Sunday, October 21, 2012

I tend to dread the trials in my life.

Over the past three years (36 months- not mistakenly the same period of time we fought cancer)  I have been exploring how God teaches me humility through difficult circumstances (or trials).

The tumultuous waves leaves me with sand in my pants.





I tend to dread the trials in my life: conflicts with other people, physical limitations and sickness, lack of money or other resources, weaknesses, dealing with sinful habits, etc. I tend to think that my life will be better if I have fewer trials and more comfort.

 I want to consider a different attitude toward such circumstances.

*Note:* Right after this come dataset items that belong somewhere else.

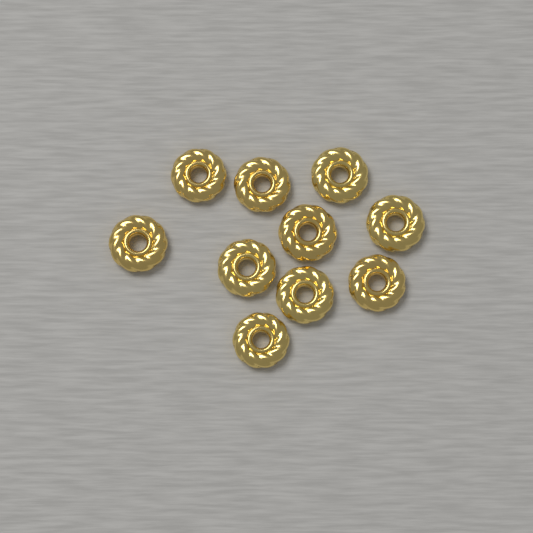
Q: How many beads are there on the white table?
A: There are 10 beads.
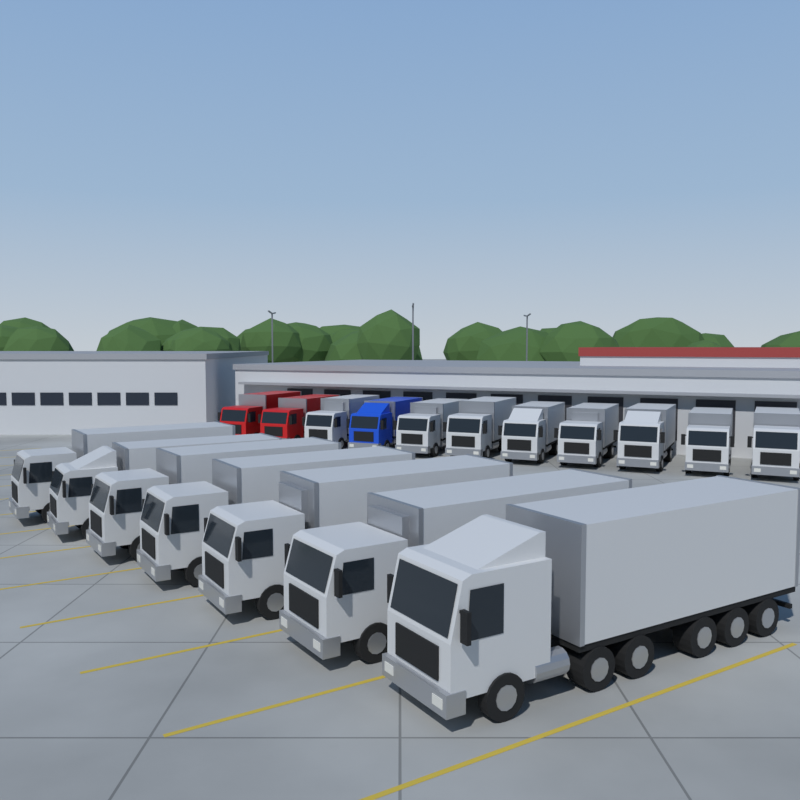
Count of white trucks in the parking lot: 15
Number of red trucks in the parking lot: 2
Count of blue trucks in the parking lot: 1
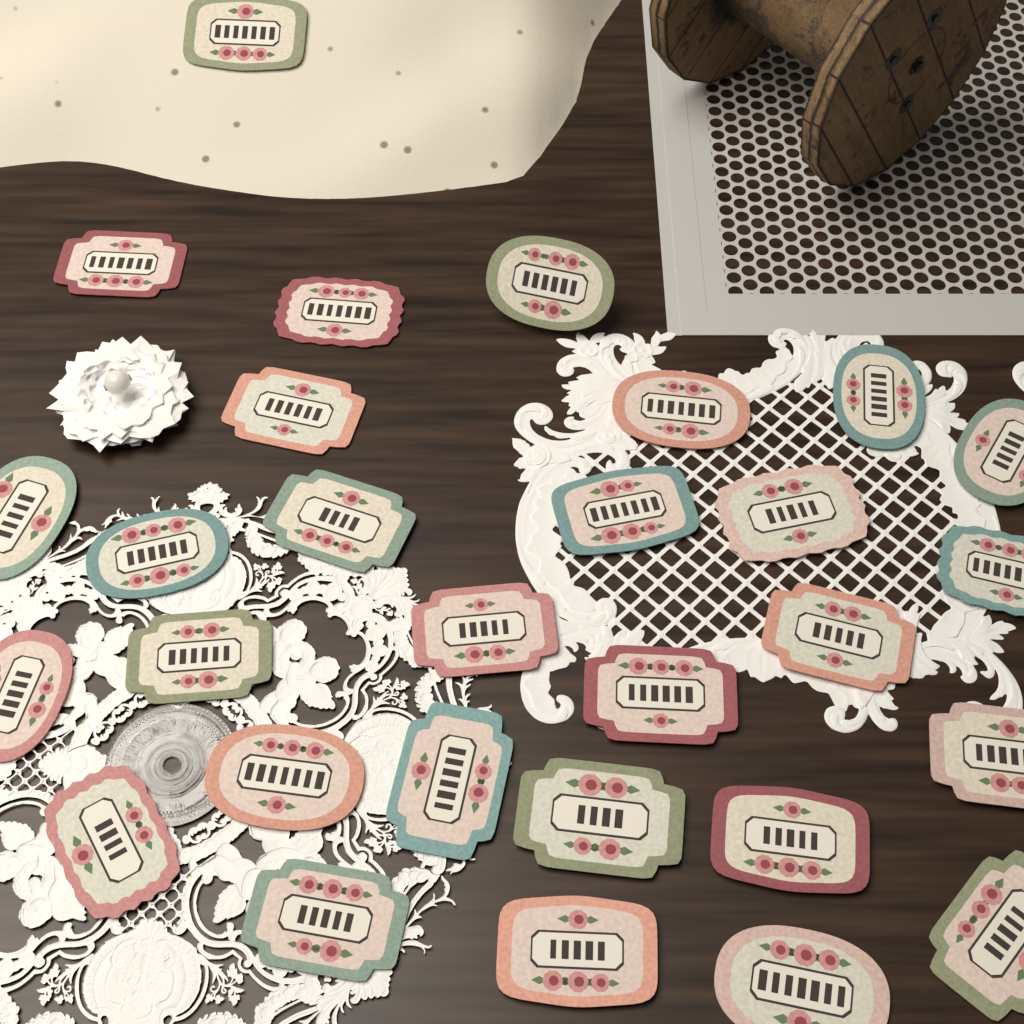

If pride is my greatest enemy and humility my greatest friend, then circumstances that lead to humility are also my friend.

Making peace with my limitations/weaknesses is an expression of humility.
In many ways have I have come face-to-face with own limitations.

 I've realized that:
•   I can’t do the things I used to do physically...aging is real.
 •  I can't control my children.
•   I can't control cancer.
•   I can’t handle all the circumstances that surround me (work, home, church, friendships, etc.).

When my limitations are exposed, it would be a huge mistake to think, “If I just try harder and seek God more, I won’t have these limitations.”

There is a place for trying harder and for seeking God more.  But our goal in life isn’t to get so strong and competent and “together” that we no longer have limitations or weaknesses. That’s not going to happen.  Our limitations aren’t a curse. They’re an opportunity to learn humility.  They are a God-given reminder that He is omni-everything and we are omni-nothing.

I am making peace with my limitations. 2 Corinthians 12:9. Jesus said this to Paul-
"And He has said to me, 'My grace is sufficient for you, for power is perfected in weakness.' Most gladly, therefore, I will rather boast about my weaknesses, that the power of Christ may dwell in me".